**YOUR GOAL**
Return, unchanged, the lines of the listing below, starting with the line that contains "rampe laterali" and going on through the line that contains "Internet - Års adgang", with both of those lines included. Leave the pictures out of your answer.

**RECORD EXTRACTS**
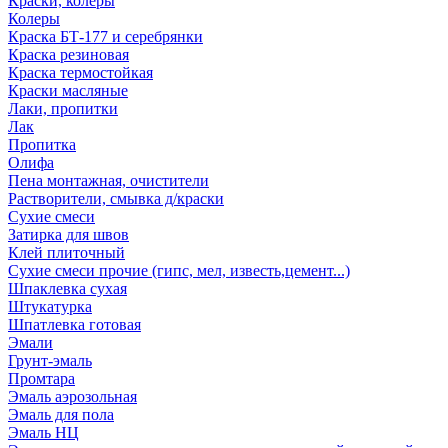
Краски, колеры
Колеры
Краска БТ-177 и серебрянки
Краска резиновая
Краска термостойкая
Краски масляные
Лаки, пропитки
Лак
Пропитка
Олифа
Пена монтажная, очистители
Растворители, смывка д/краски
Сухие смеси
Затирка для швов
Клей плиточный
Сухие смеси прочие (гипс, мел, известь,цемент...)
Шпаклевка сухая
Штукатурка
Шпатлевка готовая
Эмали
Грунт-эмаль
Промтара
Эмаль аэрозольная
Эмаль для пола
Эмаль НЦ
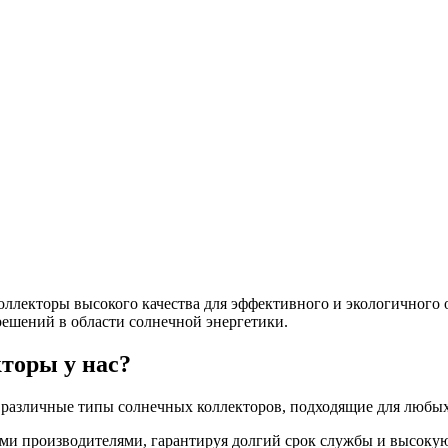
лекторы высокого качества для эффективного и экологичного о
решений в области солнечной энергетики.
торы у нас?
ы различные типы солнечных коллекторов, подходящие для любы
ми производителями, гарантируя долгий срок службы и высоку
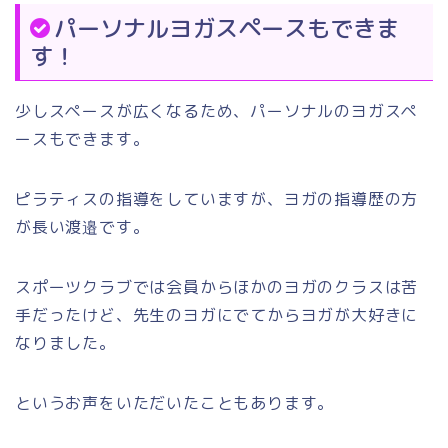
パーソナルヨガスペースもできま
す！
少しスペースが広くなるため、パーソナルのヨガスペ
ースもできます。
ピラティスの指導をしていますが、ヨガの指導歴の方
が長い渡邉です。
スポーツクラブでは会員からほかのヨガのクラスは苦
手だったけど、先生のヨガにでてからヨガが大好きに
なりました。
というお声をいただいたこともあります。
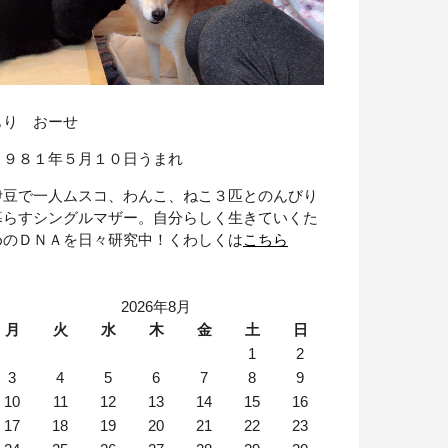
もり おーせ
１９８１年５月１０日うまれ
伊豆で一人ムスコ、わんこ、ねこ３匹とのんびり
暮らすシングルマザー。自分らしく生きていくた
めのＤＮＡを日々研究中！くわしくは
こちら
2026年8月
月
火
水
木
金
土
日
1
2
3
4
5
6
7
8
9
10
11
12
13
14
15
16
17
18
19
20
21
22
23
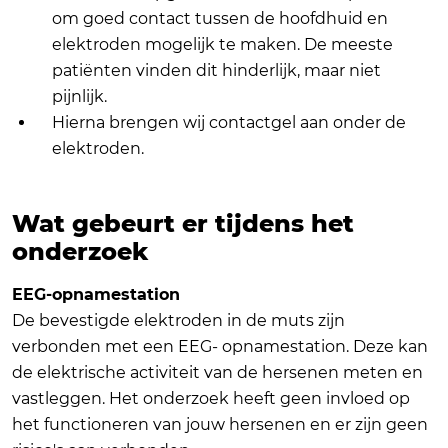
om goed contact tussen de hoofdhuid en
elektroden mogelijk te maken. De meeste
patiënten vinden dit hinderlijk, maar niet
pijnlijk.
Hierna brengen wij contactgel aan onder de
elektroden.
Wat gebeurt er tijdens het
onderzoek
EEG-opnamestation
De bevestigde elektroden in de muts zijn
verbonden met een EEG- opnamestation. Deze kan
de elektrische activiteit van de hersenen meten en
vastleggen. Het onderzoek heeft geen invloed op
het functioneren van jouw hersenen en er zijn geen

==

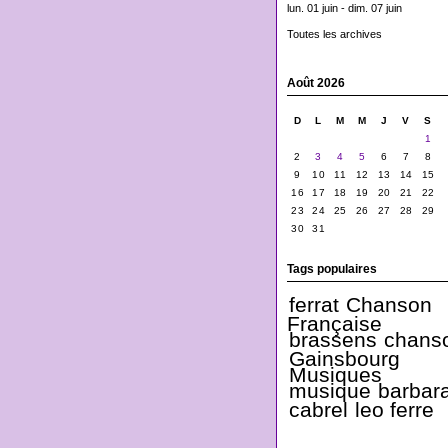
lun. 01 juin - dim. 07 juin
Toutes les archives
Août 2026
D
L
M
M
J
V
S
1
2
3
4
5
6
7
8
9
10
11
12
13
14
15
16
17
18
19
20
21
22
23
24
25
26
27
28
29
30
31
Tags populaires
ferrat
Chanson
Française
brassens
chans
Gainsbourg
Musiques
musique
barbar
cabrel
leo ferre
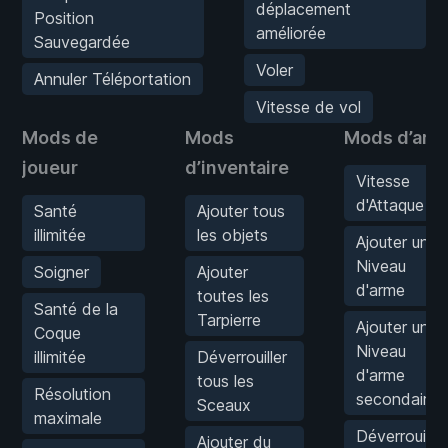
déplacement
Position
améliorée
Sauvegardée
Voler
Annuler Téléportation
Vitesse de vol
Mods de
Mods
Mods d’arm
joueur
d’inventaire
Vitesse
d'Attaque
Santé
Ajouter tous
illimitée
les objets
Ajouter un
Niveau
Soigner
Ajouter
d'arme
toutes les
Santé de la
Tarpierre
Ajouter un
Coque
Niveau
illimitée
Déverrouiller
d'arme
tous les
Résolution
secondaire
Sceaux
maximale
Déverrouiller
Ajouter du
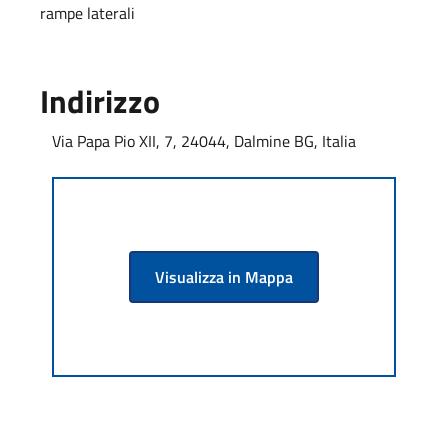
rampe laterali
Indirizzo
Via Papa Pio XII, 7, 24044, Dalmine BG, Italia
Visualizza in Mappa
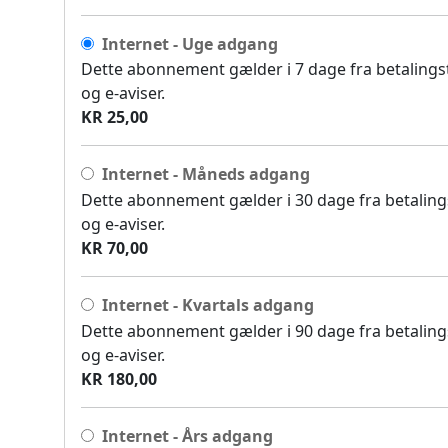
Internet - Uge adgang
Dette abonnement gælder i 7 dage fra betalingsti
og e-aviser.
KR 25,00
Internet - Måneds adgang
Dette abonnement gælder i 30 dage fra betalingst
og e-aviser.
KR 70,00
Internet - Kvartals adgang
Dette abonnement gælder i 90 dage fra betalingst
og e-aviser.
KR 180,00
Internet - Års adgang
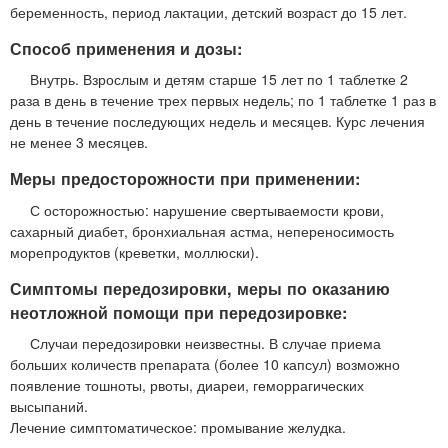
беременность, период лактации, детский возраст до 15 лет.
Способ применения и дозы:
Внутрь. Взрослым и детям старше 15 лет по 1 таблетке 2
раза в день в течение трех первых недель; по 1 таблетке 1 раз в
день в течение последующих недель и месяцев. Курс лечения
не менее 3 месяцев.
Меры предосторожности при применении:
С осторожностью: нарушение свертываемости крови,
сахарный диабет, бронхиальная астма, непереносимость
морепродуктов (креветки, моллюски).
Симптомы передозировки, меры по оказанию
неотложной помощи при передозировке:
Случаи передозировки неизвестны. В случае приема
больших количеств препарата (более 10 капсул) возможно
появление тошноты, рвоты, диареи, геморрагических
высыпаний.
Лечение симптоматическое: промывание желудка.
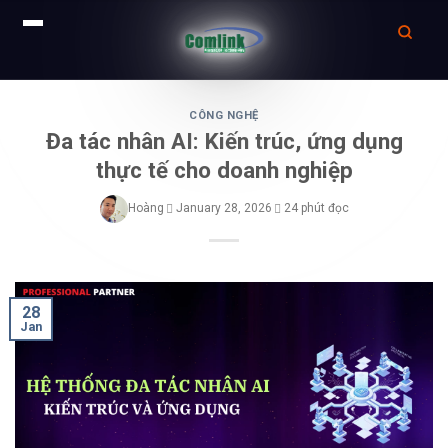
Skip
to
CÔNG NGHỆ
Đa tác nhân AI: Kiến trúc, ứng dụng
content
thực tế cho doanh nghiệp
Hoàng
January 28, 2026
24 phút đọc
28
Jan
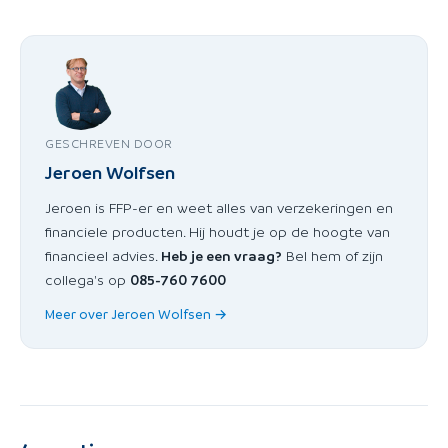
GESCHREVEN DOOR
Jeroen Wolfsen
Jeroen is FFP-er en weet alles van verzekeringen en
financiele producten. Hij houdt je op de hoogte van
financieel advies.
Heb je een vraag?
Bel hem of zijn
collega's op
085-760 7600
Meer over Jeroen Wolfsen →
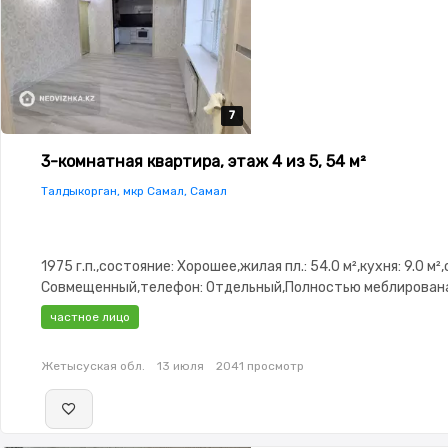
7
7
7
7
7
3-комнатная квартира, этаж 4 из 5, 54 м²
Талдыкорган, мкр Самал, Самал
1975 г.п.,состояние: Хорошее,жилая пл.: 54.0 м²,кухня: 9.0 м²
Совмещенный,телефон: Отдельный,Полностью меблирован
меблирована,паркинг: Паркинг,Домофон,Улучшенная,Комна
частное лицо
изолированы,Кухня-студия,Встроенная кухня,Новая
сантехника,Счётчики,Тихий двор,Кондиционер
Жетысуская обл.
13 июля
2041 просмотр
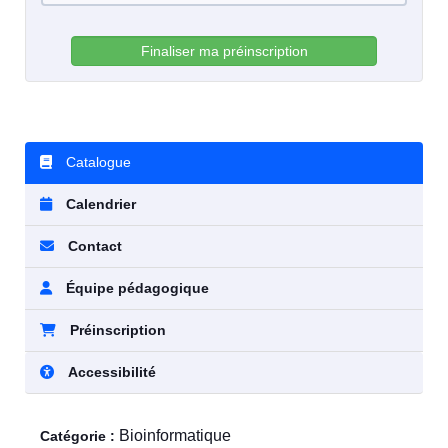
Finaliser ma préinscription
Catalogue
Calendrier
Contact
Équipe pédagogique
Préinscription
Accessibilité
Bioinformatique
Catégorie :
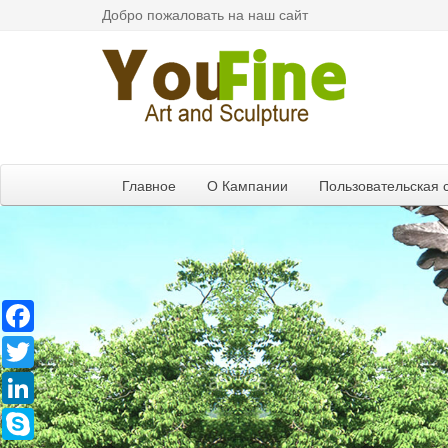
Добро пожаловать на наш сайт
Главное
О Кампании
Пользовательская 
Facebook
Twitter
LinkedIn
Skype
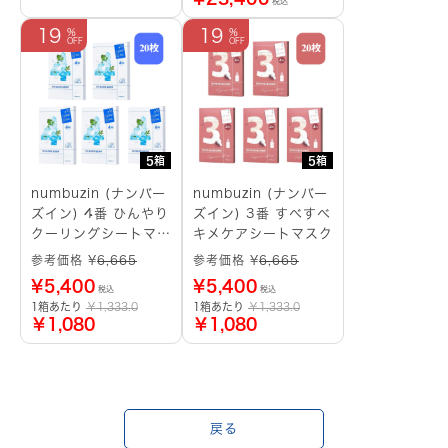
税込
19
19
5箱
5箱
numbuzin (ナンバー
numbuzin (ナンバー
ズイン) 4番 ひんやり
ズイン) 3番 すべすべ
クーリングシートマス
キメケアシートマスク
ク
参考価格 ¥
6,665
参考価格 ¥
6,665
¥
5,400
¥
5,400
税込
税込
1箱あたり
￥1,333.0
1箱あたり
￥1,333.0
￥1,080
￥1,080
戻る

**REPLY TO THE TASK**
rampe laterali
Indirizzo
Via Papa Pio XII, 7, 24044, Dalmine BG, Italia
Visualizza in Mappa
Internet - Uge adgang
Dette abonnement gælder i 7 dage fra betalingsti
og e-aviser.
KR 25,00
Internet - Måneds adgang
Dette abonnement gælder i 30 dage fra betalingst
og e-aviser.
KR 70,00
Internet - Kvartals adgang
Dette abonnement gælder i 90 dage fra betalingst
og e-aviser.
KR 180,00
Internet - Års adgang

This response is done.